エレクトリック・モーターサイクル『zecOO(ゼクー)』の登場を知ってからというもの、つくづく感じるのは、マンガ、AKIRAのような未来がすでに到来しているということ。願うべき、さらなる次世代モビリティの登場に、DRIVE THRUは日々、心躍らされるばかりだ。
まず先陣を切って発表されたzecOOをテストライドさせてもらうべく、テストライダーとしてスピードトラクターのマットさんと共にプレス試乗会へ参加させてもらった。わずかな時間での試乗ではあったが、本記事では彼のインプレッションをもとに日本発の最新エレクトリックバイクの世界を感じていただこう。
PHOTOGRAPH: YUYA SHIMAHARA, TEXT : MATTHEW ROBERTS, SHOGO JIMBO
これまでの常識を忘れよ
もしもzecOOに乗る機会があるなら、まず最初にアドバイスしておこう。これまでに経験したバイクへの常識は、すべて忘れるべきだ。そもそも人間が操縦すること自体が、唯一のアナログな点ともいえるが、まるで映画『スターウォーズ』に登場するスピーダーに股がってる気分なのだ。キーンと高鳴るSFチックなモーター音が未体験ゾーンをふんだんに味あわせてくれる。
エレクトロンな加速
身長190cmのマットさんといえど、大型バイクに匹敵する重量級なボディや長いホイルベースを誇るzecOOを取り回すには、やはり緊張感が走るという。しかし、一度、アクセルをひねると、コンマゼロ秒から瞬く間に始まる144Nmもの最大トルクのおかげで、直線コースが滑走路に思えるほどの加速力を味わえるというのだ。高速域での安定感は確かなものだ。ちなみに最高速度は160km/h。
バーチャル・ステアリングを体感
zecOOの特質すべき点は、数多く存在するが、ステアリングのメカニズムについて触れておこう。zecOOの左右の舵取りは「ハブ センター ステアリング」と呼ばれるバーチャルな操舵方法。操舵には、左右がセパレートになったハンドルレバーを曲がりたい方向に引くとステアできる仕組みだ。リチウムイオンバッテリーといった重量物を搭載しているため、ブレーキング時のノーズダイブ(フロントの沈み込み)を軽減する役目を担っている。

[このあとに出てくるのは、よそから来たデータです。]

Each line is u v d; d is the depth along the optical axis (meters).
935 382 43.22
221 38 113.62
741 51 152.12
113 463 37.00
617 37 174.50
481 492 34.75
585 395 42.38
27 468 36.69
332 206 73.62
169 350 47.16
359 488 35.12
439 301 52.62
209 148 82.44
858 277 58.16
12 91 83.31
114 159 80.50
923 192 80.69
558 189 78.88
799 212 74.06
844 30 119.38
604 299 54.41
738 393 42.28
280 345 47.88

レトロ・エンジニアリングをスタイルとするマットさんにとって、こういったメカニズムは真逆な発想だ。彼曰く、固めなブレーキの反応や操作方法に最初は戸惑いもあったが、乗っているうちにすぐに慣れるという。市販車では、ヤマハGTSやBimota Tesiが採用していているが、前方に突き出たフロントアームはzecOOのキャラクターを特徴づけるエンジニアリングにもなっている。
テストライドを終えたマットさんと、zecOOのコンセプトやデザインを手掛けたznug designの根津孝太さん。開発当初の青写真を忠実に量産化モデルまで落とし込むことができたのは、カスタムバイクの老舗ショップ「オートスタッフ末広」の中村正樹さん、高坂治さんや電子制御のマネージメントをエリック・ウーさんが担当するなど、少数精鋭チームで作り上げたから。限定49台のリミテッドモデルとして発売されたzecOOは、日本のモーターサイクル史に名を刻む1台になることは間違いない。